_Excerto fornecido_
————

Há uma permanente rotatividade, evidenciada pelo trabalho de luzes, tanto de bailarinos como de cenas. Subitamente dá-se um momento mais sensual e damos por nós num show burlesco. Sob uma luz vermelha os corpos sobrepõe-se calmamente num efeito camaleão e arrastam-se uns sobre os outros, até que a agitação volte a romper em palco. Esta é uma peça muito fotográfica. Quem não recordará o padrão criado pelas pernas das bailarinas deitadas ou o duo composto por duas bailarinas que, levantando alternadamente as pernas, criam uma ilusão óptica?

Perto do fim, um momento mais metódico e austero, em que a coordenação dos bailarianos a tocarem castanholas dá-se numa marcha compassada até que o silêncio invada o auditório. O desequilíbrio é aqui também assimilado como ele próprio dança, dança das fragilidades humanas, carta aberta aos dias de hoje.

Avançamos então apressadamente ao encontro de um tempo com presságio de futuro. Os bailarinos manipulam em directo música electrónica – uma aplicação criada por Jonas Runa propositadamente para esta peça – e reportam-nos para um amanhã tecnologicamente avançado, mas que não esquece o passado e o presente, numa simbiose materializada nas sapatilhas de pontas, nos movimentosrobot, na quebra de pensamento coreográfico que se dá naquelas escadas de vida.

Iphones em palco? Porquê?

E por que não?

dance bailarina dance, com direcção e coreografia de Clara Andermatt e música de João Lucas, pisa o palco do Teatro Camões até ao dia 5 de Maio.

————

Pessoas ou mãos retratadas com articulações:
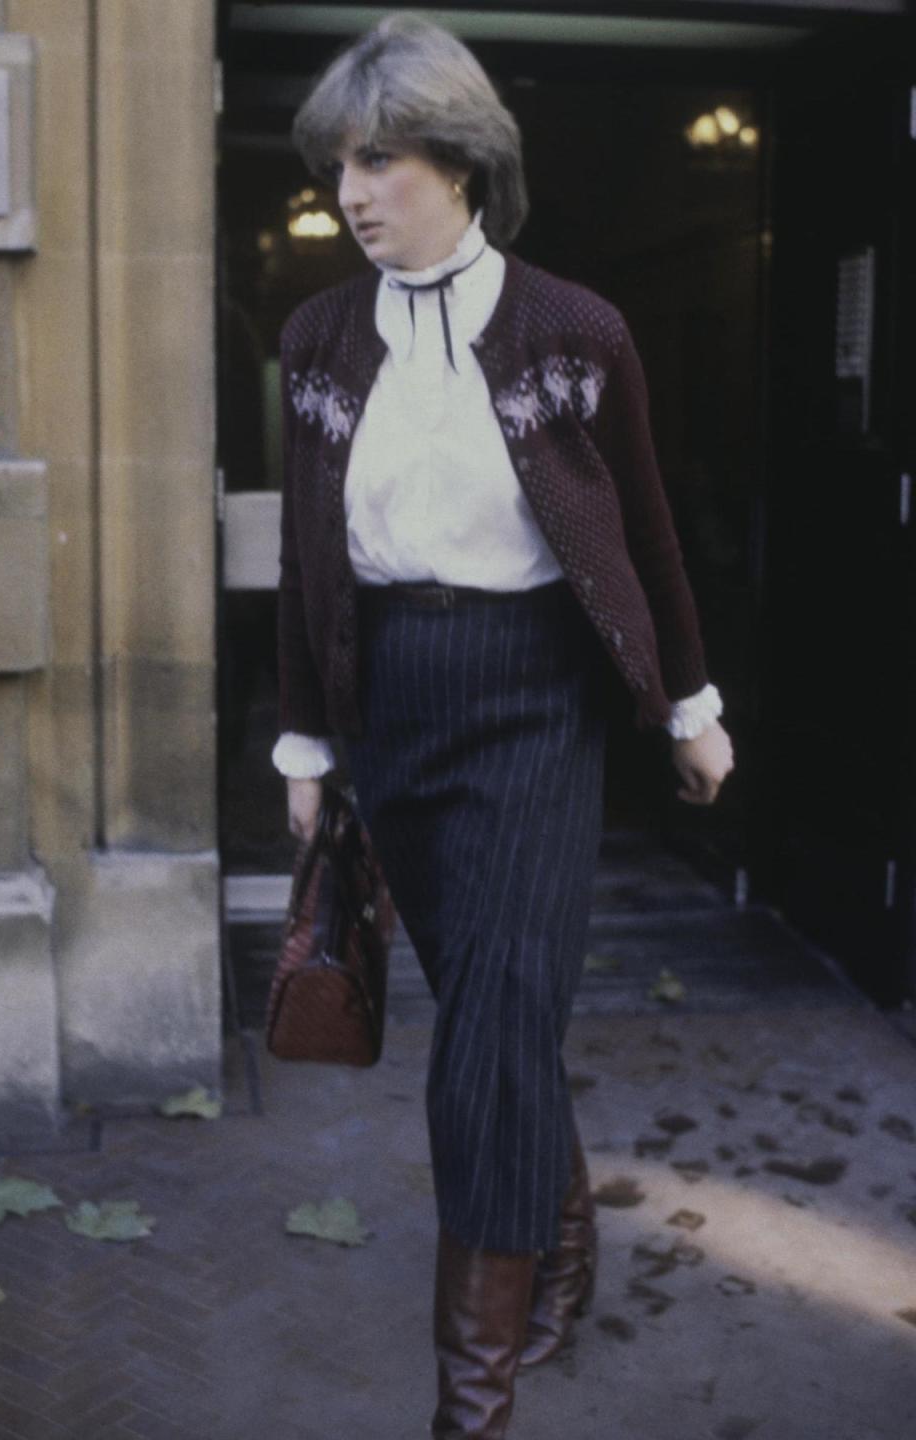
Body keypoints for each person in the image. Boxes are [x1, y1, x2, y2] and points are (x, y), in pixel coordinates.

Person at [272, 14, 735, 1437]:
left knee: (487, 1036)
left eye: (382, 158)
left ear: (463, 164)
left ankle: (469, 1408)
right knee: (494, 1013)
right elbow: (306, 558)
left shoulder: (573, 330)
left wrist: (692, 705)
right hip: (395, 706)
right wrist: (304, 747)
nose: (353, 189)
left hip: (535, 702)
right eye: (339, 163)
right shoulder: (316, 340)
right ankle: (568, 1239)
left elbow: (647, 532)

————

_O que fazer_
a – No excerto fornecido, quem criou a aplicação com que os bailarinos manipulam música eletrónica em direto?
b – As afirmações seguintes estão de acordo com o excerto fornecido? Responda sim ou não a cada uma e cite as palavras do excerto que o decidem. (i) A peça está em cena no Teatro Camões até 5 de maio. (ii) A música da peça é de Clara Andermatt. (iii) O momento mais sensual decorre sob uma luz azul.

_Soluções por tarefa_
a – Jonas Runa, que a criou propositadamente para esta peça.

b –
(i) Sim: "pisa o palco do Teatro Camões até ao dia 5 de Maio".
(ii) Não: "com direcção e coreografia de Clara Andermatt e música de João Lucas".
(iii) Não: "Sob uma luz vermelha os corpos sobrepõe-se calmamente".